Spring Hill gets closer to a final budget, but still has lots of work ahead

Spring Hill gets closer to a final budget, but still has lots of work ahead


Spring Hill’s Board of Mayor and Aldermen discussed next year’s budget at a special session on Tuesday night, but didn’t have enough information to make major changes. The board approved a draft of the budget, but it still has a lot of work to do before finalizing it.

The main problem stemmed from changes to the health insurance options for city employees. The city is considering a long list of options that range widely in cost. Renewing the current options would cost the city slightly more than previous years, but other options could save the city hundreds of thousands of dollars.
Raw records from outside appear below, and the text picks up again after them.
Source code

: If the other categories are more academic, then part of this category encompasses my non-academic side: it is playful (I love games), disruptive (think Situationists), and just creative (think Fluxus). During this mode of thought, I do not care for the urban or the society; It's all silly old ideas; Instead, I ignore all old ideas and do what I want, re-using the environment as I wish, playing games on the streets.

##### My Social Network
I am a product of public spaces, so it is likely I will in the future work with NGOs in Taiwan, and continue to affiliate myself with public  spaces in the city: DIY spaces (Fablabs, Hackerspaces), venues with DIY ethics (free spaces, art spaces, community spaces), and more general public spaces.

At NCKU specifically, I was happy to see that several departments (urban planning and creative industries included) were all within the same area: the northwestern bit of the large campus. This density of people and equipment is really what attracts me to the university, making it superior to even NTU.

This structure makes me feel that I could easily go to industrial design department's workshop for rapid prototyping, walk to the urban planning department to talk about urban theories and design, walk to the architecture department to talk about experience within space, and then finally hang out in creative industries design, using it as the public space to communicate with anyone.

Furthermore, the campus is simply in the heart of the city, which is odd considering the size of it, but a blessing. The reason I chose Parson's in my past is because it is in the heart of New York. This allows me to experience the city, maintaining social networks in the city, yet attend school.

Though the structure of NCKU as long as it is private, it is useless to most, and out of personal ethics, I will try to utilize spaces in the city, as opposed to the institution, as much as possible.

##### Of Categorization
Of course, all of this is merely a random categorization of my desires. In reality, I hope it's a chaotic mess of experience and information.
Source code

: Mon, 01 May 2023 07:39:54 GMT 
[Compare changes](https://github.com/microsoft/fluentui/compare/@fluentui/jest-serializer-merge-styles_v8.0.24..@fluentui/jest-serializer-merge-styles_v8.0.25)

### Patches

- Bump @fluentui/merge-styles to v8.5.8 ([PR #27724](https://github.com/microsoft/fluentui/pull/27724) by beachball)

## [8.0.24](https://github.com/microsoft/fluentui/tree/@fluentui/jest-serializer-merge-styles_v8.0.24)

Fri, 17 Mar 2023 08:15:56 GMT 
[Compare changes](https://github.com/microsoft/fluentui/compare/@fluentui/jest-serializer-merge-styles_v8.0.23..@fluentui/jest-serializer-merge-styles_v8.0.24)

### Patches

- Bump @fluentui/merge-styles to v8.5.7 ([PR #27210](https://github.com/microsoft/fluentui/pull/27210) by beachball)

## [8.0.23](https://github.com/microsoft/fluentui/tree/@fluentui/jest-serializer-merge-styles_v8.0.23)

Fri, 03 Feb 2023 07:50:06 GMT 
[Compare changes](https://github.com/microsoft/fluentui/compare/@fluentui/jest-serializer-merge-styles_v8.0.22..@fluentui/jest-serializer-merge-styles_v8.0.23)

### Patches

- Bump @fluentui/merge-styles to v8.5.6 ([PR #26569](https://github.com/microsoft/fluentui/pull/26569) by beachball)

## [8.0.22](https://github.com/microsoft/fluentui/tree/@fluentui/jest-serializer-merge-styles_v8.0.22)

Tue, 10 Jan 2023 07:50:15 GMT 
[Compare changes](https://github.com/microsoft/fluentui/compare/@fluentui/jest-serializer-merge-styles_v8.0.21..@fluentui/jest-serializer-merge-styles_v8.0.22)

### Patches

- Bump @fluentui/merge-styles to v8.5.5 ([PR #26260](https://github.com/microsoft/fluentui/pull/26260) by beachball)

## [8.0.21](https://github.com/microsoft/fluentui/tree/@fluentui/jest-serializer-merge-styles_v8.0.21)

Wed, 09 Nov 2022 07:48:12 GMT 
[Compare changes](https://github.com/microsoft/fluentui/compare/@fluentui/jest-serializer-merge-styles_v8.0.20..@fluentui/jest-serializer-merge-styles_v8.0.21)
The board felt like they didn’t have enough information to make a good decision about health insurance. Without knowing the insurance amount, it made the rest of the budget process much more difficult because board members weren’t sure how much money would ultimately be available.

At the meeting, city staff presented a giant spreadsheet showing budget items that they had recommended for approval. The budget recommended by staff had more expenditures than revenues. However, those numbers didn’t include the potential savings from changes to the employee health care plans.
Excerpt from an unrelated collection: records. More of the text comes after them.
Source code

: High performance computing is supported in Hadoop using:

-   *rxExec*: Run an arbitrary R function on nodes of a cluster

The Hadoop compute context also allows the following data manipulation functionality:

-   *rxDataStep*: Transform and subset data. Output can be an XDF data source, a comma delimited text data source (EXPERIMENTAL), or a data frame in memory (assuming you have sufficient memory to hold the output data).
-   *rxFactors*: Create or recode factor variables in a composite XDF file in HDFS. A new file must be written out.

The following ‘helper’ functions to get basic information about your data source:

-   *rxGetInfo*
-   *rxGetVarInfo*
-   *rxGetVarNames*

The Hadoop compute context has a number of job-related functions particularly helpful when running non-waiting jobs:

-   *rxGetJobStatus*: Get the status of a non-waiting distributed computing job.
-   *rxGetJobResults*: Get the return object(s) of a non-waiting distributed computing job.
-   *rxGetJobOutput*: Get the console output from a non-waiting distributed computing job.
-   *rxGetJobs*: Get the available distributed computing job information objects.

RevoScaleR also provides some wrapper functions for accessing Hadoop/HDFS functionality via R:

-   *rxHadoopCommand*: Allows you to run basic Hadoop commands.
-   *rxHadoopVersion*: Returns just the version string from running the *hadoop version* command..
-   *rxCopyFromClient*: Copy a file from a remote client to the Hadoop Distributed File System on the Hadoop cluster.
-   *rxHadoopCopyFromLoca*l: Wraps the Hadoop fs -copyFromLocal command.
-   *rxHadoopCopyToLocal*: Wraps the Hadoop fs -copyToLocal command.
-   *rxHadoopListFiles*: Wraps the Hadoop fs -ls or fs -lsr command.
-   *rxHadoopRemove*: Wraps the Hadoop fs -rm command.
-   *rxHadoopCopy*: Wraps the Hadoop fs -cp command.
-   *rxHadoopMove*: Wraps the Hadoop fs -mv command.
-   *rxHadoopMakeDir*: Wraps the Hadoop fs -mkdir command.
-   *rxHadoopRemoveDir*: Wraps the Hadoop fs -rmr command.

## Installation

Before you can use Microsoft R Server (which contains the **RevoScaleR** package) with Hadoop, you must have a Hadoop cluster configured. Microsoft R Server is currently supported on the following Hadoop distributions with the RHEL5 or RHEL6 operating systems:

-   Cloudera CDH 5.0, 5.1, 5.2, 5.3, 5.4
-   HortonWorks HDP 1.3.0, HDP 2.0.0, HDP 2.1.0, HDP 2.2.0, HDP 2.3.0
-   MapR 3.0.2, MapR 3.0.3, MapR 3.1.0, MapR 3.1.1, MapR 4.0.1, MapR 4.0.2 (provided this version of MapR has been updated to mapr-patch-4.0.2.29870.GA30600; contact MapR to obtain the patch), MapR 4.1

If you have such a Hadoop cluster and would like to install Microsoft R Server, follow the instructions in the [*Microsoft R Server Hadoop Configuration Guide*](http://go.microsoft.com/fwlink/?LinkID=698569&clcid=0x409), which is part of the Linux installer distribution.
The board was tasked with balancing the budget recommended by staff by cutting things out. That task proved to be difficult because the board didn’t know how health insurance would affect the city’s bottom line. In the cheapest scenario, the board would have to cut very little, but in more expensive scenarios the board would have to cut hundreds of thousands of dollars.

“I think it’s a cart and horse situation,” Mayor Rick Graham said. “That’s our problem. We have to get the horse in front of the cart.”
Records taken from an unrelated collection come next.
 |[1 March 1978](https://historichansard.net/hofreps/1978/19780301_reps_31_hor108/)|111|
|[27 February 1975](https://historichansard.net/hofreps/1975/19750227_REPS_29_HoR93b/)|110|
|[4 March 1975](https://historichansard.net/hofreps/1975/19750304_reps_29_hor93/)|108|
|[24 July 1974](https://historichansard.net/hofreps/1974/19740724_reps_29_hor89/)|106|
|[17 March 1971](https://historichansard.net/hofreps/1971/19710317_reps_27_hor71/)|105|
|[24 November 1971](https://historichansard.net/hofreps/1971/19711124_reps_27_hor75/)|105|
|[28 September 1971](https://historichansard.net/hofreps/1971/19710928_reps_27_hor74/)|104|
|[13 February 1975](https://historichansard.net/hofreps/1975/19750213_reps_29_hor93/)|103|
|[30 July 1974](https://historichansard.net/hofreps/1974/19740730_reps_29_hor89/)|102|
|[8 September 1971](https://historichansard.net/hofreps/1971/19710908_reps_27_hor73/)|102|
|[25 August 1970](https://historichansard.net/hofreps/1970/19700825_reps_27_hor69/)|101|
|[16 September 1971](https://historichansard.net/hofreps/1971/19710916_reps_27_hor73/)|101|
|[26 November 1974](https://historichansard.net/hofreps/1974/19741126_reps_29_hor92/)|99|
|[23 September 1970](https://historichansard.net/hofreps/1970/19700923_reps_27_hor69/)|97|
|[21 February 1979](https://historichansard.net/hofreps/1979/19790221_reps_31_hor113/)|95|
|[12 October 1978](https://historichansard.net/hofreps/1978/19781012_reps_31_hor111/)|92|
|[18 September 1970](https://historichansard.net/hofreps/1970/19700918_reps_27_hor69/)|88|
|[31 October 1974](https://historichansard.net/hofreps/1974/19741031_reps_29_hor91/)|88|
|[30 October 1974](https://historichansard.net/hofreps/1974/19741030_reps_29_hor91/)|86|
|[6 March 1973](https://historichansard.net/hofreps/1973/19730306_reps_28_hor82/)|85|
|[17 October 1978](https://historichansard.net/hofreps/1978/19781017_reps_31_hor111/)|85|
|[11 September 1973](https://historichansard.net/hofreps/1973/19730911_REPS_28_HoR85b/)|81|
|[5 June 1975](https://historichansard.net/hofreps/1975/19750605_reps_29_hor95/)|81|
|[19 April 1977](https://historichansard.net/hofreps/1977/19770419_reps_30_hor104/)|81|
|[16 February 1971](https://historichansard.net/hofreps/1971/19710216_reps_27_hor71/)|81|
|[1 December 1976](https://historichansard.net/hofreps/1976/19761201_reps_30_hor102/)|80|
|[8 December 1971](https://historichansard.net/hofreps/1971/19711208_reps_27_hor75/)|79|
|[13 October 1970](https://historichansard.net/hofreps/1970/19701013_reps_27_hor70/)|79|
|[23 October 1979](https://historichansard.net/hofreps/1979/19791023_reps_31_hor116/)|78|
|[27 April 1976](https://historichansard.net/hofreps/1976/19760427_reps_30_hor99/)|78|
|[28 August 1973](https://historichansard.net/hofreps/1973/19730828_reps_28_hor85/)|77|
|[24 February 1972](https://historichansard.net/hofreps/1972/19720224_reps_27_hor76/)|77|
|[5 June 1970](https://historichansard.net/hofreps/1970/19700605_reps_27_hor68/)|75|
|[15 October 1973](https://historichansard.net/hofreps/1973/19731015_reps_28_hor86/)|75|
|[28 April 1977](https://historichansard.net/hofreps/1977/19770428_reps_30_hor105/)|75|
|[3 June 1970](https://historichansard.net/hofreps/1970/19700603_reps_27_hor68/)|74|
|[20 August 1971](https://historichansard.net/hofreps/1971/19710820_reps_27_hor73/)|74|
The board attempted to cut assuming that the city would renew its current insurance plan, which would have required them to cut about $400,000.

After cutting one position from the Planning Department—for a total savings of about $8,000—and a skateboard ramp from the parks department—for a total savings of about $10,000—the board decided to revisit the budget after making a decision about health insurance. They felt they couldn’t balance the city’s operating budget without that crucial piece of information.

Without the operating budget, the board could not make much progress on the capital improvements program, the document planning for major construction projects each year. The board needed to know how much money was left over from the operating budget before turning to capital projects.

They have already discussed which projects they want to prioritize, but need to know what the operating budget will be to allocate funding for those projects.

They need to vote on the budget at two public meetings to finalize it, and they have until June 30 to get that done. If they didn’t approve a first draft of the budget at this meeting, they probably would have had to schedule additional public meetings to meet that deadline.

They decided to approve this draft of the budget even though it was far from complete to ensure that they would meet the June 30 deadline. The vote does not set anything in stone. The board will make numerous changes before final approval.